Repeat word for word the lines in the entries below, starting at the line with "pose: elev=301.6 azim=259.0" and ending with the line with "Dot at: (215, 302)", including both of those lines.

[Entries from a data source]
## begin

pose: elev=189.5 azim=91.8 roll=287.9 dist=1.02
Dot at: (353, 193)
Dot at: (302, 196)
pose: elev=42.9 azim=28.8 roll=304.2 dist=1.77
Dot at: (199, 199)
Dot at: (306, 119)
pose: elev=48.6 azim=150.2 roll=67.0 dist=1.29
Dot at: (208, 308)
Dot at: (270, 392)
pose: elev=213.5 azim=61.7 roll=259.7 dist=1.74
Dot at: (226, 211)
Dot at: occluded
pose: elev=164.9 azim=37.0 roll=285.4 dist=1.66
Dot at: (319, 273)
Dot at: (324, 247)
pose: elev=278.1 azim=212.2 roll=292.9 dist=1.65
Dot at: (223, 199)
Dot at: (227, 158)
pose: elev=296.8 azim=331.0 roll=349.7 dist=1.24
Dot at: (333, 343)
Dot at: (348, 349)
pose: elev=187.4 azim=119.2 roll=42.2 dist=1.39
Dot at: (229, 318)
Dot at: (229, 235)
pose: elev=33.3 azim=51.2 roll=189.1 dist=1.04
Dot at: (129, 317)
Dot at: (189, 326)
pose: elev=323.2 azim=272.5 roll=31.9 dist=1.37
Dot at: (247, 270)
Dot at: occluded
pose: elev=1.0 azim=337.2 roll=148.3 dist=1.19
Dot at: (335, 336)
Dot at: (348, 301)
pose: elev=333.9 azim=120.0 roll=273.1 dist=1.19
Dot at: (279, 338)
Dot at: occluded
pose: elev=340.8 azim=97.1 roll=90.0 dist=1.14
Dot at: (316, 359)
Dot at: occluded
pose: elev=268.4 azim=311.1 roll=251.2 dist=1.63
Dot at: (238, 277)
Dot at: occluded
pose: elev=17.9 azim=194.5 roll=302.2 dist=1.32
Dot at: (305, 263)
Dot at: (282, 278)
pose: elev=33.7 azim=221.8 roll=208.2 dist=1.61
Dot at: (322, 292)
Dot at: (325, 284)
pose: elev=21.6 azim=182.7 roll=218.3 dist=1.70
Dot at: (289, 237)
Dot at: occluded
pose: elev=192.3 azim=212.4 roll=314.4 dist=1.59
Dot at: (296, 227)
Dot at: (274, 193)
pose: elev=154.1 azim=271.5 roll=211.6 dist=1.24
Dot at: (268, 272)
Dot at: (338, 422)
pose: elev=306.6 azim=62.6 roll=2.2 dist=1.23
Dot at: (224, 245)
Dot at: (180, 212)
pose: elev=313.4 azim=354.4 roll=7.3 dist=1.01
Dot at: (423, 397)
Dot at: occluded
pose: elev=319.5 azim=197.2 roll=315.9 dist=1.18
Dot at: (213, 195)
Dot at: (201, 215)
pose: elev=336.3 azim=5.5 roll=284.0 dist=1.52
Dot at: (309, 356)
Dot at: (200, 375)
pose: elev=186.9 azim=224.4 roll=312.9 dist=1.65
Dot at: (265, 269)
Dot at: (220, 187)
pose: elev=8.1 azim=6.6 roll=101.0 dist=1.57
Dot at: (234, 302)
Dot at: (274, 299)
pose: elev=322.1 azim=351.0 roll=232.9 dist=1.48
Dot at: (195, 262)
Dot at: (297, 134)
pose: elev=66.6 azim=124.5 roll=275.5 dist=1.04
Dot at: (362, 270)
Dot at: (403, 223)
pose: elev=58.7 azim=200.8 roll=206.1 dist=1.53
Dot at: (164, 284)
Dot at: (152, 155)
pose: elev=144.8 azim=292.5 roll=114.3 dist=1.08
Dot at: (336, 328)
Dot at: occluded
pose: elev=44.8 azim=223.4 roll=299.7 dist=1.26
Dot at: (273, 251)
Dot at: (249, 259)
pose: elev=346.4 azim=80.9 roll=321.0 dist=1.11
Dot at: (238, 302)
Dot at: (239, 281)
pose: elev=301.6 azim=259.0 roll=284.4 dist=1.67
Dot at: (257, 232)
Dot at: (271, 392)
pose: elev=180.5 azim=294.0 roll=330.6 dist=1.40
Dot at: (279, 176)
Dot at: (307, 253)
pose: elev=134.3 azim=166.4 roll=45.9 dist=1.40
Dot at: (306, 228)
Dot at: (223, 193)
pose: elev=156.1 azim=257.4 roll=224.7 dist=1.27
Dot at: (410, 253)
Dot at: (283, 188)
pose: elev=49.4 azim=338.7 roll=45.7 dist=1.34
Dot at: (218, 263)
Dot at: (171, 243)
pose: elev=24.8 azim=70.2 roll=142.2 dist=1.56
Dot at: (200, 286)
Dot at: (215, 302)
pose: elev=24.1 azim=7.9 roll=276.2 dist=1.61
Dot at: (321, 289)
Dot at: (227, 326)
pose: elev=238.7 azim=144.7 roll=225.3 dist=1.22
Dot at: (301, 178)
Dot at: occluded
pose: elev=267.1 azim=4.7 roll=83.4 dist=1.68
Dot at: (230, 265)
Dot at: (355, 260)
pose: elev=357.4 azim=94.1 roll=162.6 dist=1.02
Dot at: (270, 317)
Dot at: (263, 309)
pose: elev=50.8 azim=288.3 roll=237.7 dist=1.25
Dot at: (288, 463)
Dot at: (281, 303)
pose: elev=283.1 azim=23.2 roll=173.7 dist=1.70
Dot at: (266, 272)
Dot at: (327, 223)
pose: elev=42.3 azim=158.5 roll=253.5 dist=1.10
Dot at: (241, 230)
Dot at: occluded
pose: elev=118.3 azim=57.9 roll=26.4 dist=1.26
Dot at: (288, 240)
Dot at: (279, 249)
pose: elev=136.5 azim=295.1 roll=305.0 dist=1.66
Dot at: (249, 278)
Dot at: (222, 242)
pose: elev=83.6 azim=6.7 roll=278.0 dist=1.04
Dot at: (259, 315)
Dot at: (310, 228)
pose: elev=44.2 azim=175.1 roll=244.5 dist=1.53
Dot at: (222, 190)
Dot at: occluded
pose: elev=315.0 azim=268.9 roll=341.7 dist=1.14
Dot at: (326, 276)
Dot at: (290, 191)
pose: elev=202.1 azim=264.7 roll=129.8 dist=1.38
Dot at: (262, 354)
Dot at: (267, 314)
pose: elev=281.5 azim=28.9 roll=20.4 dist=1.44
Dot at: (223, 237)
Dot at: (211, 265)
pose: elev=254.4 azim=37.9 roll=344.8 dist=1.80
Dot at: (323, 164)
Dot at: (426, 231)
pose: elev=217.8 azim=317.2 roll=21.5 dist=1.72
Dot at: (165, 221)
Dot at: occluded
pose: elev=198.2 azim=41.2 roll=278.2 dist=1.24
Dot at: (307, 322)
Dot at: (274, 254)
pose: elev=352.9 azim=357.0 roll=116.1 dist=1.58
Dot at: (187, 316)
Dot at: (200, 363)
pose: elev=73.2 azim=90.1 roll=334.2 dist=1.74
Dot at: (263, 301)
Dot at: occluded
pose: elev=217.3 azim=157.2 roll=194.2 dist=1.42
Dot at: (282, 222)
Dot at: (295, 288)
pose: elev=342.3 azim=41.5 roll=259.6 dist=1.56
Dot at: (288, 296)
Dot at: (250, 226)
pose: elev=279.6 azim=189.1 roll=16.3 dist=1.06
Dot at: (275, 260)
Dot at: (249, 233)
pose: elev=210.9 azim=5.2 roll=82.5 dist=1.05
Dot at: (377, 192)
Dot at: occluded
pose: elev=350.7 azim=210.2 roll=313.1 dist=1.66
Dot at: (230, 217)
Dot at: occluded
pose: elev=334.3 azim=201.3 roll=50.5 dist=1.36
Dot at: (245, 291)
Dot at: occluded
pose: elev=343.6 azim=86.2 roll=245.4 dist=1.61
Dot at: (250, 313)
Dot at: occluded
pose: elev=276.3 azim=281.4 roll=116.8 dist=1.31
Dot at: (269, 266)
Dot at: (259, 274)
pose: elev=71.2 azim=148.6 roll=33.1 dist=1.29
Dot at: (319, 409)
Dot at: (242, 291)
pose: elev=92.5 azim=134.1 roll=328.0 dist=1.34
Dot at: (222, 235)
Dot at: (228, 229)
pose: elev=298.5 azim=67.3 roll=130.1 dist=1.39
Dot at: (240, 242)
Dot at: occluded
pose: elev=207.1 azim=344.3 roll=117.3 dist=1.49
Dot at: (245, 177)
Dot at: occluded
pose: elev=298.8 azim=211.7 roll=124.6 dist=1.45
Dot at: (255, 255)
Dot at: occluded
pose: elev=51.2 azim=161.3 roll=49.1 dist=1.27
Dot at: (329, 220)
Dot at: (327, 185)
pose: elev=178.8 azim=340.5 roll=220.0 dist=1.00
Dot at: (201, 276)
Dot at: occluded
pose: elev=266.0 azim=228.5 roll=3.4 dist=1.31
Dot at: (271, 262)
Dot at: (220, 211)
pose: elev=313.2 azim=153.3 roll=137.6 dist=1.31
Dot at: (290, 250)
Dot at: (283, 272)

## end

→ SOLUTION TO THE EXERCISE:
pose: elev=301.6 azim=259.0 roll=284.4 dist=1.67
Dot at: (257, 232)
Dot at: (271, 392)
pose: elev=180.5 azim=294.0 roll=330.6 dist=1.40
Dot at: (279, 176)
Dot at: (307, 253)
pose: elev=134.3 azim=166.4 roll=45.9 dist=1.40
Dot at: (306, 228)
Dot at: (223, 193)
pose: elev=156.1 azim=257.4 roll=224.7 dist=1.27
Dot at: (410, 253)
Dot at: (283, 188)
pose: elev=49.4 azim=338.7 roll=45.7 dist=1.34
Dot at: (218, 263)
Dot at: (171, 243)
pose: elev=24.8 azim=70.2 roll=142.2 dist=1.56
Dot at: (200, 286)
Dot at: (215, 302)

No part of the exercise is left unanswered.